● Point tracking data
------------------------------------
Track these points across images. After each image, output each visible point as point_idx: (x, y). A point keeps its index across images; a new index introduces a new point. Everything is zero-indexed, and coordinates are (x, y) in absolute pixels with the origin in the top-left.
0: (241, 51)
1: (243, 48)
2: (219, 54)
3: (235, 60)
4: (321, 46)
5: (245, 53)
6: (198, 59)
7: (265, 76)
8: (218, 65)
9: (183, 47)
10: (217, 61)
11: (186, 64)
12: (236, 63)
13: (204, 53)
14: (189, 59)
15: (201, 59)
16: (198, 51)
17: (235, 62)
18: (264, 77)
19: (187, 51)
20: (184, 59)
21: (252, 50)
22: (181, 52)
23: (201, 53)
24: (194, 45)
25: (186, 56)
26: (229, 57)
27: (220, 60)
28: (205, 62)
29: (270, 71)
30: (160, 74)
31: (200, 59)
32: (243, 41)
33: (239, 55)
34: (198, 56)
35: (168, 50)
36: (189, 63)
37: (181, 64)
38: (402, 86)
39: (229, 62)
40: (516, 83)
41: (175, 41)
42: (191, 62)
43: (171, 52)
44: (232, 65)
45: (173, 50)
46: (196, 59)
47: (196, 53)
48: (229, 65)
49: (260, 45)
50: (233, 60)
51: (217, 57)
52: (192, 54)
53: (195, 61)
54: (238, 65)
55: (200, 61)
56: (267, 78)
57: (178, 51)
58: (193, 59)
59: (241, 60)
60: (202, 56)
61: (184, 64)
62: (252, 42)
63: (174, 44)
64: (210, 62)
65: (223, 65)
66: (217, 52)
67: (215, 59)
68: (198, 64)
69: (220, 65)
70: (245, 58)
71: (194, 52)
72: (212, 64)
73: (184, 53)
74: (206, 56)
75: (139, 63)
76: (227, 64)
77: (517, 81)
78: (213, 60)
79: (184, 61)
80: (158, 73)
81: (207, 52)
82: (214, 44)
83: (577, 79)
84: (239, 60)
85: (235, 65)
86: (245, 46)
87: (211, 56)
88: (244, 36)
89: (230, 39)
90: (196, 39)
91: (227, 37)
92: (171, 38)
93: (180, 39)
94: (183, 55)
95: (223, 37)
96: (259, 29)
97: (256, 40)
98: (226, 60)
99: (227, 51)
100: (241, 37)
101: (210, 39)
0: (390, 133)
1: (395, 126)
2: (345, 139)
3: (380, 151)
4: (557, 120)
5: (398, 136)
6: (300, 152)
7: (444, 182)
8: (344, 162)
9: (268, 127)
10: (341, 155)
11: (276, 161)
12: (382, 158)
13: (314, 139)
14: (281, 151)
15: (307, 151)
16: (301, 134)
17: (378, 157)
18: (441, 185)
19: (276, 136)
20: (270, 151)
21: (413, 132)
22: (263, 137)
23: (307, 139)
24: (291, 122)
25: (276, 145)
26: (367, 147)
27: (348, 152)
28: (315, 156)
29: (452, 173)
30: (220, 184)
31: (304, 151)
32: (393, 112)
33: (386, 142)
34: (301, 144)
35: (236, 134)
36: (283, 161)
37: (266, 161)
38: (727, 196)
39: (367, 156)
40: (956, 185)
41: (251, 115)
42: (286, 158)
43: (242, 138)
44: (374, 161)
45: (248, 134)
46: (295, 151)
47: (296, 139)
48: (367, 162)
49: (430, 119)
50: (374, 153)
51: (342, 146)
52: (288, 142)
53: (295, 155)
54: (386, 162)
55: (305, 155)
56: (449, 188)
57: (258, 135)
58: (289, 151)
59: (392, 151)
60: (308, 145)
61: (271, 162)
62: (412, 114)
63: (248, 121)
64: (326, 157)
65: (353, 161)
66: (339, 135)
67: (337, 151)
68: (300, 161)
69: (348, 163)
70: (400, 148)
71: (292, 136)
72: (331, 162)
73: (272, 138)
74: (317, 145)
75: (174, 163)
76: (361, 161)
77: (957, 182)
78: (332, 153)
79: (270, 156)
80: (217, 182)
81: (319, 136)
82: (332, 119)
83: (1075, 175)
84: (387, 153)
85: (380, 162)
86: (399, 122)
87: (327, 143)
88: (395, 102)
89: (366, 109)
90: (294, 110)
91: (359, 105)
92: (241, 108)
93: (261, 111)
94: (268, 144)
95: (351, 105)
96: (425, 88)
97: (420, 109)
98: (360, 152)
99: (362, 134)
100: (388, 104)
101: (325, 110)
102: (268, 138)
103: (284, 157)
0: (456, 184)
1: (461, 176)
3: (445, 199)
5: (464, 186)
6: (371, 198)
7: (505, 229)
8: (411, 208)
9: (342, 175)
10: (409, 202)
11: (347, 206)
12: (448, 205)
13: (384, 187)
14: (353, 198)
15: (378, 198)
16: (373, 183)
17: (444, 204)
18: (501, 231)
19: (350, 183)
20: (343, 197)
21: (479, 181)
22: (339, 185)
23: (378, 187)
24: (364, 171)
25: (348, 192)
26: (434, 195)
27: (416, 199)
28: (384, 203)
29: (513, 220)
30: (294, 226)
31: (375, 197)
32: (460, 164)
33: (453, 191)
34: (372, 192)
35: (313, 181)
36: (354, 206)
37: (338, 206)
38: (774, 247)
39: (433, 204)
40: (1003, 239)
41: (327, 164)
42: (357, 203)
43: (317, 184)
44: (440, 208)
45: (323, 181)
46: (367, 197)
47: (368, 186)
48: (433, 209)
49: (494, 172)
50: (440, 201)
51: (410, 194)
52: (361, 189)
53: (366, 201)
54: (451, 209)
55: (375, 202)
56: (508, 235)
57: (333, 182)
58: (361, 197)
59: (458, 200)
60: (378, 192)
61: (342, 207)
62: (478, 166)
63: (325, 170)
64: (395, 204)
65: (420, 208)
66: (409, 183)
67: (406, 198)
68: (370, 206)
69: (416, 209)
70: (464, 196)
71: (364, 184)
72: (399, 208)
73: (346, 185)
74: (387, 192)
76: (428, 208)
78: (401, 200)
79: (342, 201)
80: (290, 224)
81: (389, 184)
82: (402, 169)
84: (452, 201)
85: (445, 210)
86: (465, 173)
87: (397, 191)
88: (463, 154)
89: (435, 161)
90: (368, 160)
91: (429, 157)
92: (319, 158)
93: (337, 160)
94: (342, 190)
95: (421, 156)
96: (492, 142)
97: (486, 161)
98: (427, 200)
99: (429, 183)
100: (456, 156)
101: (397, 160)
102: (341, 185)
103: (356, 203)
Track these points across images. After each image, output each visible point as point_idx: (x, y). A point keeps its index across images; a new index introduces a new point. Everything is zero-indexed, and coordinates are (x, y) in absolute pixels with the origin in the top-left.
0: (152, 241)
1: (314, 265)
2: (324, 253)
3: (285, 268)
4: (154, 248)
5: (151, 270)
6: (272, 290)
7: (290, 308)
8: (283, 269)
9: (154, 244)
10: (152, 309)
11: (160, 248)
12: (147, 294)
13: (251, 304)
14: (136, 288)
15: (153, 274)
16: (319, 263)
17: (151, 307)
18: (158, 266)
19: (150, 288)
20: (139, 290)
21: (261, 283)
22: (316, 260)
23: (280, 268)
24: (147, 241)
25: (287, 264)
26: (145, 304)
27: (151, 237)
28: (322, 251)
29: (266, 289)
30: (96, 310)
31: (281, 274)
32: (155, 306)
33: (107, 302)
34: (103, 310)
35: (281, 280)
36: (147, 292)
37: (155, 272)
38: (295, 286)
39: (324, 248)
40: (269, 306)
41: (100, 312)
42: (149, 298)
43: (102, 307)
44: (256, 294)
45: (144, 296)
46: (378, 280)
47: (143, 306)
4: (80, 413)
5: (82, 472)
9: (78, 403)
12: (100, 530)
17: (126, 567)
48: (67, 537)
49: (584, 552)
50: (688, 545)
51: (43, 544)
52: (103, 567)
------------------------------------
● Required work
Each line of the records above, from the first through the one containing "28: (205, 62)", is to be retyped exactly; no other line belongs.

● Result of this task
Track these points across images. After each image, output each visible point as point_idx: (x, y). A point keeps its index across images; a new index introduces a new point. Everything is zero-indexed, and coordinates are (x, y) in absolute pixels with the origin in the top-left.
0: (241, 51)
1: (243, 48)
2: (219, 54)
3: (235, 60)
4: (321, 46)
5: (245, 53)
6: (198, 59)
7: (265, 76)
8: (218, 65)
9: (183, 47)
10: (217, 61)
11: (186, 64)
12: (236, 63)
13: (204, 53)
14: (189, 59)
15: (201, 59)
16: (198, 51)
17: (235, 62)
18: (264, 77)
19: (187, 51)
20: (184, 59)
21: (252, 50)
22: (181, 52)
23: (201, 53)
24: (194, 45)
25: (186, 56)
26: (229, 57)
27: (220, 60)
28: (205, 62)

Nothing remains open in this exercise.